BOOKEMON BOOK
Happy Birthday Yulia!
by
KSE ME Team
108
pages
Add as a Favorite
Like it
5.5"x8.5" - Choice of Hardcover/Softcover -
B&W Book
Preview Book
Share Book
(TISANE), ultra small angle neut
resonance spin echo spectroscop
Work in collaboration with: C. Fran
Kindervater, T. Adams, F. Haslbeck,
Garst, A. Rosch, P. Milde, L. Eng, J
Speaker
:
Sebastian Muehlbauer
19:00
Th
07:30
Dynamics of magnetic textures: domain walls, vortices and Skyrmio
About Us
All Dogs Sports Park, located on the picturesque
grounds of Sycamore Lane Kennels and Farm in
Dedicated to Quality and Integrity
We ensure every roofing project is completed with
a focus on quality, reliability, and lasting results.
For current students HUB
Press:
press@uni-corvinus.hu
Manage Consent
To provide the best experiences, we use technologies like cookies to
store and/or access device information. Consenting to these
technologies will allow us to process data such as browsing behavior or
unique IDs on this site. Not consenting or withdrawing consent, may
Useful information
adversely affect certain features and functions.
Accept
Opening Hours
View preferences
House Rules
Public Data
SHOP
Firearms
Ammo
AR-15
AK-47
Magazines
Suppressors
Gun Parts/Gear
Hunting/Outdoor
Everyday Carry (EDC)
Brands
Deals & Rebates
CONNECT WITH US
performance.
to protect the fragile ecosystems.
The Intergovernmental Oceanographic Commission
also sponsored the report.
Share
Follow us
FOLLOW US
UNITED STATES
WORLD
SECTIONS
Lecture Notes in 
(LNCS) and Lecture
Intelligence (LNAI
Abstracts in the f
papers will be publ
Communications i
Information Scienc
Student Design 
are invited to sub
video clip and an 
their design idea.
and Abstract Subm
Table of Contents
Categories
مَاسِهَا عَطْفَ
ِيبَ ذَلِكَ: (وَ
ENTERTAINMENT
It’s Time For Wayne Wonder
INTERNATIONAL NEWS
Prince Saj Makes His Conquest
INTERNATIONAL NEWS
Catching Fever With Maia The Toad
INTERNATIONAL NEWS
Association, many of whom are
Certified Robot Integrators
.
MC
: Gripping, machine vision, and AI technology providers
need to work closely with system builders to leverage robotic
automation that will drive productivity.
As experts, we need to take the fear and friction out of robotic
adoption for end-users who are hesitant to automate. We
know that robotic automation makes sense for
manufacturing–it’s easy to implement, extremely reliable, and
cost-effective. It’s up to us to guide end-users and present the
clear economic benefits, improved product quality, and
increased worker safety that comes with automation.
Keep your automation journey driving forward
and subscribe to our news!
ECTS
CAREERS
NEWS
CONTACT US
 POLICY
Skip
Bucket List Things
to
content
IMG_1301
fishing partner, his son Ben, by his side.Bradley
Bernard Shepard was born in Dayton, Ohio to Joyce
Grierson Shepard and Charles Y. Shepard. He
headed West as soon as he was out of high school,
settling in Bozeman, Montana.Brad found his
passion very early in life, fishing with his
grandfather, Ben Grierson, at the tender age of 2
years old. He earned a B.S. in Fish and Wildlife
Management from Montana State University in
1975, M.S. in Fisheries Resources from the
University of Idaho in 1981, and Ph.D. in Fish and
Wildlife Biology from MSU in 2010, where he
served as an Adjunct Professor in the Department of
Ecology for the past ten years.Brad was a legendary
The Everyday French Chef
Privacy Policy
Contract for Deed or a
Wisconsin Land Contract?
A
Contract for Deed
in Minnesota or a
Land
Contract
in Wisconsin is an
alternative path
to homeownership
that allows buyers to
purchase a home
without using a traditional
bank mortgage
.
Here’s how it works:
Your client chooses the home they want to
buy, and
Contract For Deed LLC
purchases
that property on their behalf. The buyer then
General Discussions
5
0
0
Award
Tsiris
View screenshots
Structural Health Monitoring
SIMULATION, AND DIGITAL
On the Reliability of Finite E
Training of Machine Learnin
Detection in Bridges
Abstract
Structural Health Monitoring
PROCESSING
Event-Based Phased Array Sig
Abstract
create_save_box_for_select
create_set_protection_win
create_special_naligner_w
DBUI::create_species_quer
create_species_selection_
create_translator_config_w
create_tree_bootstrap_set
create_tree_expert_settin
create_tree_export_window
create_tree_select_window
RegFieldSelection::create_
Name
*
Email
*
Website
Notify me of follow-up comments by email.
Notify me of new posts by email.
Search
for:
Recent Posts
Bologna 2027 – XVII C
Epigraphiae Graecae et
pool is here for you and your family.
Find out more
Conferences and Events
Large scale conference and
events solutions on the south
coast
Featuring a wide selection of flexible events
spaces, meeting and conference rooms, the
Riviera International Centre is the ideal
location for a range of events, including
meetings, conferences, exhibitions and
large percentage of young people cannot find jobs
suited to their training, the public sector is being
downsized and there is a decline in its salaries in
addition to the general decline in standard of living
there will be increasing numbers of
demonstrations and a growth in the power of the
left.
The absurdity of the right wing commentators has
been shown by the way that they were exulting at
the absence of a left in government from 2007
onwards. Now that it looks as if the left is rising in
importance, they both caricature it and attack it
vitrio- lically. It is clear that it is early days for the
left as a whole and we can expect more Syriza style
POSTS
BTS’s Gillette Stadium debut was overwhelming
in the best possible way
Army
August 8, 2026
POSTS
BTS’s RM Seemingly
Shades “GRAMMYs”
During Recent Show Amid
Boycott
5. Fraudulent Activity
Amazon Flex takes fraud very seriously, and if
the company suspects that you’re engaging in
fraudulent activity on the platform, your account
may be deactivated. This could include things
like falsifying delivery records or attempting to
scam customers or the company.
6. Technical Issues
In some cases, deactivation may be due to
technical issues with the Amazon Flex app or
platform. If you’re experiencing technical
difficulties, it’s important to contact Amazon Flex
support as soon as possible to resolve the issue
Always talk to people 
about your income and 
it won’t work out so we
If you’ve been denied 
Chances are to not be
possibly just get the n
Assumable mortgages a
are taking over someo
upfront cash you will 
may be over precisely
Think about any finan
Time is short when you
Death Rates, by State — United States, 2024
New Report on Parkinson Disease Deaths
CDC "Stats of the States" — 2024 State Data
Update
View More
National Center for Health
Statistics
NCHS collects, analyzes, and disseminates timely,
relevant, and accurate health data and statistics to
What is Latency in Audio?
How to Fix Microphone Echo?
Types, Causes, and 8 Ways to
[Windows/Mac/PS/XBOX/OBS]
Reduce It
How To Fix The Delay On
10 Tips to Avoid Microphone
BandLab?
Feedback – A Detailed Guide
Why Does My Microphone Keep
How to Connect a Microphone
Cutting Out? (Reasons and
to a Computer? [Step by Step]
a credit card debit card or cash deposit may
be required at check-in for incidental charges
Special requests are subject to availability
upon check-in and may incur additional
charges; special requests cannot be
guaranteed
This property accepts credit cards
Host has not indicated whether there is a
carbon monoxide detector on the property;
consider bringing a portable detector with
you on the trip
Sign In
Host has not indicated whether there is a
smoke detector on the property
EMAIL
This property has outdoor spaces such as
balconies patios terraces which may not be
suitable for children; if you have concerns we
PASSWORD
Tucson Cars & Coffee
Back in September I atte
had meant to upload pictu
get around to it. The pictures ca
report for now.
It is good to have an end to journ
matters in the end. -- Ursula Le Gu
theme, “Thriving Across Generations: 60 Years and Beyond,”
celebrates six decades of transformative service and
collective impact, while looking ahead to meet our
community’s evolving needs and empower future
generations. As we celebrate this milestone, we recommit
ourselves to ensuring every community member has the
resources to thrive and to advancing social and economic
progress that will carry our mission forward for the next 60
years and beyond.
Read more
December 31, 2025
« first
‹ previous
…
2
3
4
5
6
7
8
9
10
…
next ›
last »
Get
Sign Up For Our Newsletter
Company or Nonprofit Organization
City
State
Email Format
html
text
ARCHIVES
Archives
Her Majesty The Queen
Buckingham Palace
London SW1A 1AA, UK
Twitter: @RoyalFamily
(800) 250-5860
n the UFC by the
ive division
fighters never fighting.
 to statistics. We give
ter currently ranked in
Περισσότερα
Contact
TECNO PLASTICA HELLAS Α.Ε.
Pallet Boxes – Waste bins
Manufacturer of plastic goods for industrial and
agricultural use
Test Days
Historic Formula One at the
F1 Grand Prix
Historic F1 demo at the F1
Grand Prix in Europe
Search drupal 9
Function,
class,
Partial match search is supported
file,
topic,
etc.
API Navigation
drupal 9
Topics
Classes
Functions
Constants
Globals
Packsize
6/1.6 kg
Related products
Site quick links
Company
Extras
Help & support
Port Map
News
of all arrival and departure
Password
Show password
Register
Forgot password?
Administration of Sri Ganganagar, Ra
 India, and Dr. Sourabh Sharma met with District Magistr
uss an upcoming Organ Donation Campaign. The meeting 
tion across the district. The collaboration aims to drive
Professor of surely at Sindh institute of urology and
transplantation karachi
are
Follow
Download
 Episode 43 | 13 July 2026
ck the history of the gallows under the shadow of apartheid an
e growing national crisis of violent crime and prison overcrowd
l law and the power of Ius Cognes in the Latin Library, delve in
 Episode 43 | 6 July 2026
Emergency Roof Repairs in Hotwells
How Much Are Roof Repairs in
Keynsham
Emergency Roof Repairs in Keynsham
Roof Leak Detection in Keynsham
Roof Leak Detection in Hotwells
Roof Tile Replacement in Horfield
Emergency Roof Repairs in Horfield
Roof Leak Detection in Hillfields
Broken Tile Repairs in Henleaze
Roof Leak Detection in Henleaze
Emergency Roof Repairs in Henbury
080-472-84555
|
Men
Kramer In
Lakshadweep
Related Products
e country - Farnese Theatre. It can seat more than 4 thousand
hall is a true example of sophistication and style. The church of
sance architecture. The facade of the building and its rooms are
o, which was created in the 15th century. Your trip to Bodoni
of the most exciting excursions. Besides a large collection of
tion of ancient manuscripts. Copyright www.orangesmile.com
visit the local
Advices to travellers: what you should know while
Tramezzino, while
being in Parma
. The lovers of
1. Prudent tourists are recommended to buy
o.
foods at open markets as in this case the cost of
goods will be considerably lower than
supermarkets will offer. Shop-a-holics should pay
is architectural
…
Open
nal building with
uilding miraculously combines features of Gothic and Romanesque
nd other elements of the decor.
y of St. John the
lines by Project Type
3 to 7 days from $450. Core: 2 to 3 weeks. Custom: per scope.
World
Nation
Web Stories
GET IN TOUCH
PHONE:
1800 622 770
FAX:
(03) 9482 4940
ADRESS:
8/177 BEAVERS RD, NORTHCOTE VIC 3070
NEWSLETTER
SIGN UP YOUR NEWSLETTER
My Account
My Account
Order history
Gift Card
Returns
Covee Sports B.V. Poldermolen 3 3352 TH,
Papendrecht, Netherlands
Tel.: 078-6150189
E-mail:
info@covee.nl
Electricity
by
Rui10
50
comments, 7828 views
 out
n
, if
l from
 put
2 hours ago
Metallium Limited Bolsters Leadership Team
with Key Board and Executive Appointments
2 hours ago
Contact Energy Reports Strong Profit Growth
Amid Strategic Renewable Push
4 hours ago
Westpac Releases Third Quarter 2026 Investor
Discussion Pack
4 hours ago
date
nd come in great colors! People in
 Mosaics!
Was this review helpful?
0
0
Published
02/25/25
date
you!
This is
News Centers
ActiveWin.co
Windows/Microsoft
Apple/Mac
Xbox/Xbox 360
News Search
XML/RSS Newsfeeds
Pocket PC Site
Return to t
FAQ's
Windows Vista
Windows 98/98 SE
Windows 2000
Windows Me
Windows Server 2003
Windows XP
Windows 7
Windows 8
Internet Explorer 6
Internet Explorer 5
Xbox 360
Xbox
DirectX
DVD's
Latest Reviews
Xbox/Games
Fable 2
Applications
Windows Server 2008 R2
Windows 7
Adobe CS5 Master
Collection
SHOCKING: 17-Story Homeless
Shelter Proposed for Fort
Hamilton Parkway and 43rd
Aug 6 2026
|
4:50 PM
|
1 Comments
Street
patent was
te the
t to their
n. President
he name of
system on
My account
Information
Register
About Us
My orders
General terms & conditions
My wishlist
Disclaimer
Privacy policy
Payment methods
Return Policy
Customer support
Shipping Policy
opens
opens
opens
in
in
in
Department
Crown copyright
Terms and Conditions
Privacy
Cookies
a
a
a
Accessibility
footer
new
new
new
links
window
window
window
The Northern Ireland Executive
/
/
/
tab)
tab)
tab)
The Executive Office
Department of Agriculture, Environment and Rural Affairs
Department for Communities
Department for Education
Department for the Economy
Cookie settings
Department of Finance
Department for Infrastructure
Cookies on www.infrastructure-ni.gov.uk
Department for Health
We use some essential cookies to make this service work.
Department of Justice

##########

**Written task:**
Of the lines above, retype only those from the line containing "Emergency Roof Repairs in Hotwells" through the line containing "o, which was", including both, exactly.

**Output of the exercise:**
Emergency Roof Repairs in Hotwells
How Much Are Roof Repairs in
Keynsham
Emergency Roof Repairs in Keynsham
Roof Leak Detection in Keynsham
Roof Leak Detection in Hotwells
Roof Tile Replacement in Horfield
Emergency Roof Repairs in Horfield
Roof Leak Detection in Hillfields
Broken Tile Repairs in Henleaze
Roof Leak Detection in Henleaze
Emergency Roof Repairs in Henbury
080-472-84555
|
Men
Kramer In
Lakshadweep
Related Products
e country - Farnese Theatre. It can seat more than 4 thousand
hall is a true example of sophistication and style. The church of
sance architecture. The facade of the building and its rooms are
o, which was created in the 15th century. Your trip to Bodoni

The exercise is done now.